START SOURCE DATA

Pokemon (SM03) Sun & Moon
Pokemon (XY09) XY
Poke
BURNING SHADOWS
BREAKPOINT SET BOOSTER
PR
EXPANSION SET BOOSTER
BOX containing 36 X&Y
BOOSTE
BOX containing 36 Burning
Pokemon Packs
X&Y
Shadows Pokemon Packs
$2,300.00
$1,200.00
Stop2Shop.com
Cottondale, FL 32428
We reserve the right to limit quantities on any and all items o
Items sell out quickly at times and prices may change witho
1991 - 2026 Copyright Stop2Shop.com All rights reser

END SOURCE DATA

* [WORK INSTRUCTIONS]:
Extract each line of the material exactly as it stands.

* [RESULT FOR THIS TASK]:
Pokemon (SM03) Sun & Moon
Pokemon (XY09) XY
Poke
BURNING SHADOWS
BREAKPOINT SET BOOSTER
PR
EXPANSION SET BOOSTER
BOX containing 36 X&Y
BOOSTE
BOX containing 36 Burning
Pokemon Packs
X&Y
Shadows Pokemon Packs
$2,300.00
$1,200.00
Stop2Shop.com
Cottondale, FL 32428
We reserve the right to limit quantities on any and all items o
Items sell out quickly at times and prices may change witho
1991 - 2026 Copyright Stop2Shop.com All rights reser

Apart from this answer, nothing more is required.